Don’t Leave Home Without One
If there’s one thing guaranteed to amp up a sales presentation, it’s a good demo. In a typical selling situation, you and the prospect do a lot of listening. That’s fine as far as it goes, but we have five senses; hearing is only one of them. Give the prospect something to touch, look at, feel the weight of, and your product is instantly more real. I might or might not believe your product is better than the other guy’s, but when I can hold it in my hand or try it out for myself, I know it.

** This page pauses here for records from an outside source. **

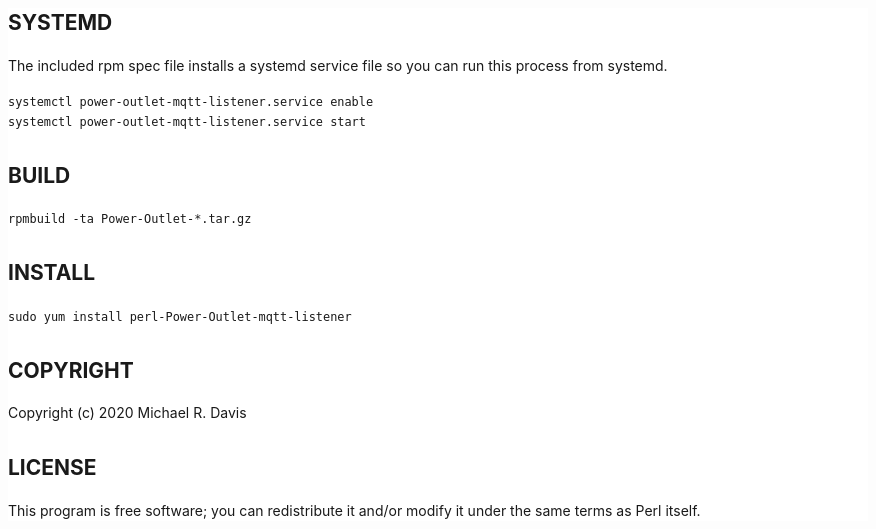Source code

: ## SYSTEMD

The included rpm spec file installs a systemd service file so you can run this process from systemd.

    systemctl power-outlet-mqtt-listener.service enable
    systemctl power-outlet-mqtt-listener.service start

## BUILD

    rpmbuild -ta Power-Outlet-*.tar.gz

## INSTALL

    sudo yum install perl-Power-Outlet-mqtt-listener 

## COPYRIGHT

Copyright (c) 2020 Michael R. Davis <mrdvt92>

## LICENSE

This program is free software; you can redistribute it and/or modify it under the same terms as Perl itself.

If your prospect is going to buy from you, she needs to trust you. The greater the commitment of time or money involved—the greater the prospect’s risk in making the purchase—the higher the trust factor has to be. Would you buy a car without seeing it and taking it for a test drive, just because the sales person told you it was a good deal? — Unless that sales person is the army buddy who risked his life to save yours when it all looked hopeless, you’d probably want to try it out and make your own call.
Demonstration is so powerful as a sales technique that it’s used all on its own for in-store product promotions and countless infomercials. It doesn’t matter whether you think infomercials are a good thing or a bad thing, or whether you have three sets of ginsu knives rusting away in the back of the garage, we can all take a lesson from knowing that demonstration works and understanding why it works: reality.
“I saw it with my own eyes!”
Never mind how the dictionary defines Reality. The truth is that we define what’s real by what we experience ourselves, and so do our prospects. If we can touch it, see it, hear it or bump into it, it’s real. Bringing a good demonstration to the sales presentation, then, can turn an arduous sales process into a smooth, downhill ride to the close.
“But wait!” as they say in the infomercials, there’s more! There’s another truth about experience that’s often neglected: shared experience is much more real to everyone involved than something experienced alone. That’s why that “Share” button on Facebook gets a billion clicks a day. When you hand the prospect something they can touch, test, or play with, you’re sharing an experience, and that automatically increases the all-important rapport that you’ve been building since the start.
But what if the thing you’re selling doesn’t have something you can demo? Or there’s no way you can bring a sample with you to the presentation? What if it’s an insurance policy or a condo in Abu Dhabi?
Hand the prospect the other guys’ 20-page document in dense legalese and tiny print and let him compare it with our five friendly pages in plain English. Have plenty of photographs to show that potential Abu Dhabi-condo buyer, not just of the building and interiors, but the area around it. Show actual examples of collateral printed on our high-quality stock, or share the aroma of the superior coffee beans that our service uses.
If you’re selling an IT network-management service, you can pick an existing customer with a similar-size network and arrange to bring your prospect along for a visit. The same goes for high-end office or commercial printing equipment.
Whatever you’re selling, make a demo part of your standard sales process and watch your closing ratio climb.